Reading the values in that column, you can see the native query sent to the server to retrieve the information. You can right-click to drill down to a specific value. If you look at the specific cell value in row 21 in the previous image, you'll note it's the same native query you can see in the View Native Query for the Filtered Rows1 step.
This means that your query will send that native query to the Microsoft SQL Server and do the rest of the transformations locally. This is what it means to have a query that can partially fold.
We recommend that you read Understanding folding with Query Diagnostics to get the most out of the query diagnostics tools and learn how to verify query folding.
No query folding
Queries that rely solely on unstructured data sources, such as CSV or Excel files, don't have query folding capabilities. This means that Power Query evaluates all the required data transformations outside the data source.
One example can be seen in the article about combining multiple CSV files from a local folder where none of the steps have the View Native Query option active, and running the query diagnostics for that step yields no results in the Data Source Query column.
Considerations and suggestions
- Follow the best practices when creating a new query as stated in Best practices in Power Query.
- Checking the View Native Query option is always recommended to make sure that your query can be folded back to the data source.
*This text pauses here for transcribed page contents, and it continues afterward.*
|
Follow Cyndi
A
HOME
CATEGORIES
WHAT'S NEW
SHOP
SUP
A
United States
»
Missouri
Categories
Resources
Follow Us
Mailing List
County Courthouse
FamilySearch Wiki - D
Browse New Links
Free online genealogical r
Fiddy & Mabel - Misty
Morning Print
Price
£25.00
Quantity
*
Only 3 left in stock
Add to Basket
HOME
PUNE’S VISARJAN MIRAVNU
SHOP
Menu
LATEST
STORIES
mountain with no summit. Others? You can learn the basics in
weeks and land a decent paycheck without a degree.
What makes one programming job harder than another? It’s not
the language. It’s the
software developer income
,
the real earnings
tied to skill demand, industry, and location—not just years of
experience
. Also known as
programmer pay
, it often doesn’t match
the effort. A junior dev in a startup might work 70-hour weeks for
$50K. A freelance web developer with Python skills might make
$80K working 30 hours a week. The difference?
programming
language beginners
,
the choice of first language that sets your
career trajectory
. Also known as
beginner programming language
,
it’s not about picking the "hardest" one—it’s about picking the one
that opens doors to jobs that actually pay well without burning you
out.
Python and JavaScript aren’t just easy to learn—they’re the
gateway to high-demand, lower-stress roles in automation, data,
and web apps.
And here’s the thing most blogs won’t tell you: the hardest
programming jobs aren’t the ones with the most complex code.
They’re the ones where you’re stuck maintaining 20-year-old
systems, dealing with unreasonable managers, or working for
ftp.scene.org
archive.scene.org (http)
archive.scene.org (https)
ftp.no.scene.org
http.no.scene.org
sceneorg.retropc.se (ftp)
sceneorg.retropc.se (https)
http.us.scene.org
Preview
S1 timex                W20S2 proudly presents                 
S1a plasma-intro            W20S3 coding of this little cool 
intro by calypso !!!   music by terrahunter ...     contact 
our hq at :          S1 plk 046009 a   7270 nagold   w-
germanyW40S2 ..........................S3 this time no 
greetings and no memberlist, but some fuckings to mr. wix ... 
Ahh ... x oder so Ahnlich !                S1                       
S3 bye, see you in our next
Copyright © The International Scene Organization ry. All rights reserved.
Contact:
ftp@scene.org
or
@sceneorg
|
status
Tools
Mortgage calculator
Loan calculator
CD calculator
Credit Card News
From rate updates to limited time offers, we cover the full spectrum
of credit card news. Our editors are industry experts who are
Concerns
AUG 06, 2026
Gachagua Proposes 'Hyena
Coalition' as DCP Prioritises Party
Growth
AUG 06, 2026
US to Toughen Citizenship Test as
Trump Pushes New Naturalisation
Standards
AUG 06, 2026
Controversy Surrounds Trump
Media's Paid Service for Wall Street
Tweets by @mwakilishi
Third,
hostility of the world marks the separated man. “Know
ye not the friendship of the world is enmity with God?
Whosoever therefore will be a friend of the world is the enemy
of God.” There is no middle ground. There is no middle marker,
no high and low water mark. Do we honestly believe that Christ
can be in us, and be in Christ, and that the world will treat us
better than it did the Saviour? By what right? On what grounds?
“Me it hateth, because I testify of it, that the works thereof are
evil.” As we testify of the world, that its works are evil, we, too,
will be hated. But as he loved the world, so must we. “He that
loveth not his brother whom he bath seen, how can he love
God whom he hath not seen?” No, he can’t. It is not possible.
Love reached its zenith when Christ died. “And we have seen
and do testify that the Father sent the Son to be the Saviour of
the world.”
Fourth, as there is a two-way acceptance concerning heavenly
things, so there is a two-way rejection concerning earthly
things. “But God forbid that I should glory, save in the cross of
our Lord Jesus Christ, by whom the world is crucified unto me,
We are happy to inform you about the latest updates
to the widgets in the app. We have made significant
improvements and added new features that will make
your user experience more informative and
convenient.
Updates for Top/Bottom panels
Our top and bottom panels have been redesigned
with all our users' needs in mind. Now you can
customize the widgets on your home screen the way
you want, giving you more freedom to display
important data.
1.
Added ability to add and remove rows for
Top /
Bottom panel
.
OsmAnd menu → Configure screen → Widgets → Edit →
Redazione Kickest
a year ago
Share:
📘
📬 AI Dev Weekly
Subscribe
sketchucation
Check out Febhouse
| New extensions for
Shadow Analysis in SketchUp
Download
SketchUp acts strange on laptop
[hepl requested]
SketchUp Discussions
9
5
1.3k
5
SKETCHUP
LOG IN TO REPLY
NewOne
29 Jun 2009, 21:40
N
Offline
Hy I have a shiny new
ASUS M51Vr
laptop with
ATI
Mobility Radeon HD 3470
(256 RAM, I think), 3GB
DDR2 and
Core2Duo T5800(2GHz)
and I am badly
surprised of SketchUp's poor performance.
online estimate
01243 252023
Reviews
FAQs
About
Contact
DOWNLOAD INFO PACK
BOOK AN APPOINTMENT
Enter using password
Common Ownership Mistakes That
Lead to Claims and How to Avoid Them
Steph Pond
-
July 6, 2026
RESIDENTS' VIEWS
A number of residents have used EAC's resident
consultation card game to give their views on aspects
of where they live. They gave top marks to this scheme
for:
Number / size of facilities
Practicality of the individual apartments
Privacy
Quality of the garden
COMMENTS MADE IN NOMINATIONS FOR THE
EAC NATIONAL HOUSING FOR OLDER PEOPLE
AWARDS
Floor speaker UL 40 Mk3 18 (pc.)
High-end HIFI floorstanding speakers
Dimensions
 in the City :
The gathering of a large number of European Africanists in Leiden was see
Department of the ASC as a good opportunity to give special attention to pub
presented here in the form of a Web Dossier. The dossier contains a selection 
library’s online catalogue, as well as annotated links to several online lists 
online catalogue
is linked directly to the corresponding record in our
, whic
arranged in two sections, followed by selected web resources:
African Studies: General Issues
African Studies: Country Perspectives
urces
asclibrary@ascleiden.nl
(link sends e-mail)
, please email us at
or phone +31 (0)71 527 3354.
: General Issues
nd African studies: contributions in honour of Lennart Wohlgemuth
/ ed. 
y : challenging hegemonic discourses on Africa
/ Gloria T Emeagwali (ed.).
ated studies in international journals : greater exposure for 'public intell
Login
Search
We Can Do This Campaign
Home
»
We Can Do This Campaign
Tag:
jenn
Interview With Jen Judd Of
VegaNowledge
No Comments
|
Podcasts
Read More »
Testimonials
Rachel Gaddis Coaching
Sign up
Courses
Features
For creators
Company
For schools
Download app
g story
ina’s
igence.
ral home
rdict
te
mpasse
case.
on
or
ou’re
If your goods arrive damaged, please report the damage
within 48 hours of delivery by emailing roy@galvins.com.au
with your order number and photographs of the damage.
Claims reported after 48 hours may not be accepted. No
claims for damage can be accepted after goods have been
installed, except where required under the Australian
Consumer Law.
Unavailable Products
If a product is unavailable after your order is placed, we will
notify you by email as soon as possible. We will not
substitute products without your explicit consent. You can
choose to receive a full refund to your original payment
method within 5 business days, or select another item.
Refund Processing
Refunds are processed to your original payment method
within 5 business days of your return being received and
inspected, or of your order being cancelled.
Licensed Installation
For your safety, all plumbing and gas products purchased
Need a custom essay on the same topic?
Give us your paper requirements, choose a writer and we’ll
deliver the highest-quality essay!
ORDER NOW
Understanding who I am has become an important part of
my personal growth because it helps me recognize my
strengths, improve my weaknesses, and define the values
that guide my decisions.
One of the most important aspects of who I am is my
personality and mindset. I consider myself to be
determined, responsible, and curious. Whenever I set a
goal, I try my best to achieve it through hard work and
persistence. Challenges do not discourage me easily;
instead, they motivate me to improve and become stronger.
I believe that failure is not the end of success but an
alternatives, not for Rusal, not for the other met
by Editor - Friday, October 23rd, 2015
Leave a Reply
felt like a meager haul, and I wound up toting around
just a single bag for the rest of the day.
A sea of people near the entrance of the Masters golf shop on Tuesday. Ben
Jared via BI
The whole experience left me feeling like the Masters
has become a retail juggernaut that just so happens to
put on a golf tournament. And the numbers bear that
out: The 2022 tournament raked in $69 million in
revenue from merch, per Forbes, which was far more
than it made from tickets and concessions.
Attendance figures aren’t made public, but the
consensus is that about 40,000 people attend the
If your step disables this option, you know that you've created a step that stops query folding.
- Use the query diagnostics tool to your advantage and to better understand the requests being sent to your data source when query folding capabilities are available for the connector.
- When combining data sourced from the use of multiple connectors, Power Query tries to push as much work as possible to both of the data sources while complying with the privacy levels defined for each data source.
- Read the article on Privacy levels to protect your queries from running against a Data Privacy Firewall error.
- You can also use other tools to check query folding from the perspective of the request being received by the data source. Based on our example, you can use the Microsoft SQL Server Profile to check the requests being sent by Power Query and received by the Microsoft SQL Server.